On 21/10/2010 18:07, bearophile wrote:
Bruno Medeiros:

Rather, the big benefit of the statement above would be to reduce
certain wasteful discussions or comments that pop-up occasionally in
which someone proposes some "Pythonesque" change that might benefit
small programs but would be crap for medium/large ones.

I suggest to judge each proposed feature on its own, instead of refusing all the 
"Pythonesque" changes together.


I agree, and never suggested or implied otherwise!

My reference to Python was a lighthearted one, I did not want to make a generic statement about all Python features (that's why I put quotes around "Pythonesque"). I am not even familiar with Python, other than it's syntax, and in fact, the indentation-as-blocks was the example I has in mind when I mentioned "Pythonesque".
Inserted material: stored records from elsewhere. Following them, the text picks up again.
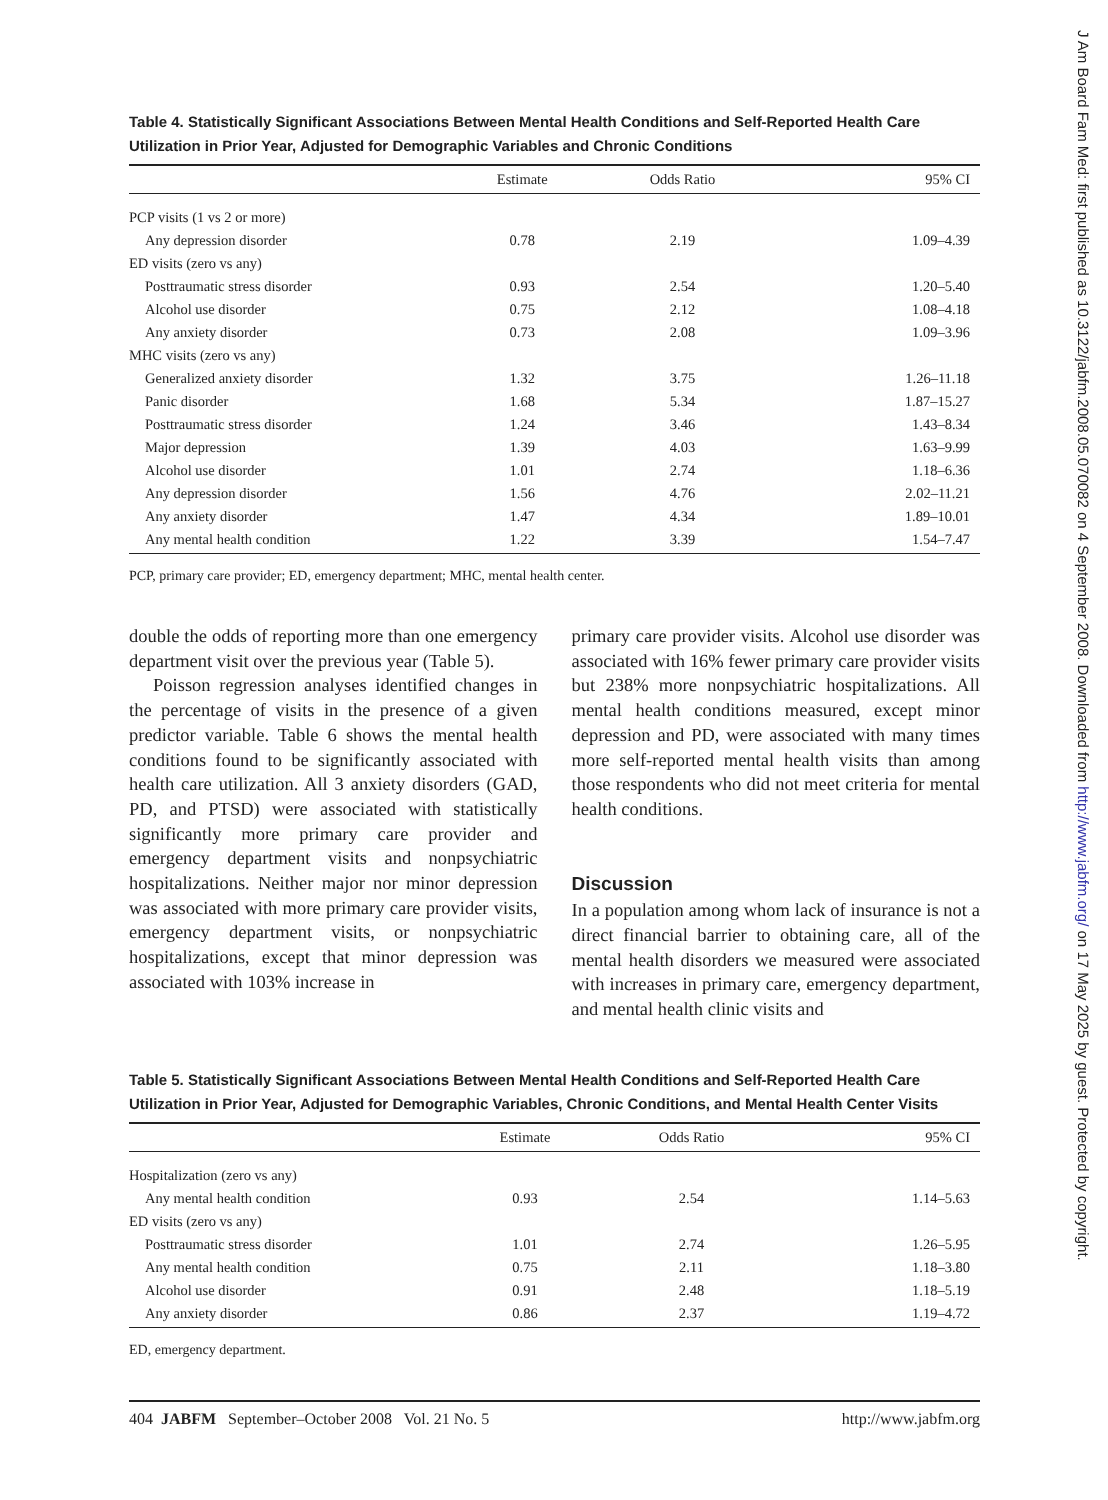Table 4. Statistically Significant Associations Between Mental Health Conditions and Self-Reported Health Care Utilization in Prior Year, Adjusted for Demographic Variables and Chronic Conditions
| | Estimate | Odds Ratio | 95% CI |
| --- | --- | --- | --- |
| PCP visits (1 vs 2 or more) | | | |
| Any depression disorder | 0.78 | 2.19 | 1.09–4.39 |
| ED visits (zero vs any) | | | |
| Posttraumatic stress disorder | 0.93 | 2.54 | 1.20–5.40 |
| Alcohol use disorder | 0.75 | 2.12 | 1.08–4.18 |
| Any anxiety disorder | 0.73 | 2.08 | 1.09–3.96 |
| MHC visits (zero vs any) | | | |
| Generalized anxiety disorder | 1.32 | 3.75 | 1.26–11.18 |
| Panic disorder | 1.68 | 5.34 | 1.87–15.27 |
| Posttraumatic stress disorder | 1.24 | 3.46 | 1.43–8.34 |
| Major depression | 1.39 | 4.03 | 1.63–9.99 |
| Alcohol use disorder | 1.01 | 2.74 | 1.18–6.36 |
| Any depression disorder | 1.56 | 4.76 | 2.02–11.21 |
| Any anxiety disorder | 1.47 | 4.34 | 1.89–10.01 |
| Any mental health condition | 1.22 | 3.39 | 1.54–7.47 |
PCP, primary care provider; ED, emergency department; MHC, mental health center.
double the odds of reporting more than one emergency department visit over the previous year (Table 5).
Poisson regression analyses identified changes in the percentage of visits in the presence of a given predictor variable. Table 6 shows the mental health conditions found to be significantly associated with health care utilization. All 3 anxiety disorders (GAD, PD, and PTSD) were associated with statistically significantly more primary care provider and emergency department visits and nonpsychiatric hospitalizations. Neither major nor minor depression was associated with more primary care provider visits, emergency department visits, or nonpsychiatric hospitalizations, except that minor depression was associated with 103% increase in
primary care provider visits. Alcohol use disorder was associated with 16% fewer primary care provider visits but 238% more nonpsychiatric hospitalizations. All mental health conditions measured, except minor depression and PD, were associated with many times more self-reported mental health visits than among those respondents who did not meet criteria for mental health conditions.
Discussion
In a population among whom lack of insurance is not a direct financial barrier to obtaining care, all of the mental health disorders we measured were associated with increases in primary care, emergency department, and mental health clinic visits and
Table 5. Statistically Significant Associations Between Mental Health Conditions and Self-Reported Health Care Utilization in Prior Year, Adjusted for Demographic Variables, Chronic Conditions, and Mental Health Center Visits
| | Estimate | Odds Ratio | 95% CI |
| --- | --- | --- | --- |
| Hospitalization (zero vs any) | | | |
| Any mental health condition | 0.93 | 2.54 | 1.14–5.63 |
| ED visits (zero vs any) | | | |
| Posttraumatic stress disorder | 1.01 | 2.74 | 1.26–5.95 |
| Any mental health condition | 0.75 | 2.11 | 1.18–3.80 |
| Alcohol use disorder | 0.91 | 2.48 | 1.18–5.19 |
| Any anxiety disorder | 0.86 | 2.37 | 1.19–4.72 |
ED, emergency department.
404 JABFM September–October 2008 Vol. 21 No. 5 http://www.jabfm.org
J Am Board Fam Med: first published as 10.3122/jabfm.2008.05.070082 on 4 September 2008. Downloaded from http://www.jabfm.org/ on 17 May 2025 by guest. Protected by copyright.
A well designed tuple unpacking syntax will shorten D code and make it more 
readable and more handy to write, so I think it's a positive change, both for 
little and large D programs.

As every language feature tuples too may be abused: in large programs if many 
of your functions/methods return tuples with five or six different anonymous 
fields, your program will not be much readable.

Another "Pythonesque" example of change that I regard as positive for D 
programs of all sizes are lazy/eager array/range comprehensions. If you don't abuse them, 
they shorten code, make it more readable, and avoid the cluttering of brackets and 
parentheses typical of lambdas with map+array/filter+array functions.

Bye,
bearophile

I've just recalled another "corollary" design goal, a strictening of the previous one, that I would also like to see adopted:

* If changes are of limited use to medium/large scale projects, they should also not be considered, even if they are not detrimental to projects of such scale.

The reason for this is to save work in implementing languages tools (compilers, IDEs, any kind of code analysis tools, etc.). It should be obvious to everyone that the time of the programmers working such tools, especially the compiler, is a very precious resource. Indeed, Walter has already expressed his intention to not adopt features that are of limited use, however, how useful a feature is is very debatable and often not agreed upon. So what I am arguing for, in the point above, is that usefulness should only be evaluated in the context of medium/large projects.


I am not implying that the tuple features you mentioned above have limited use like I described. I am not familiar with those changes at the moment and won't comment on them now.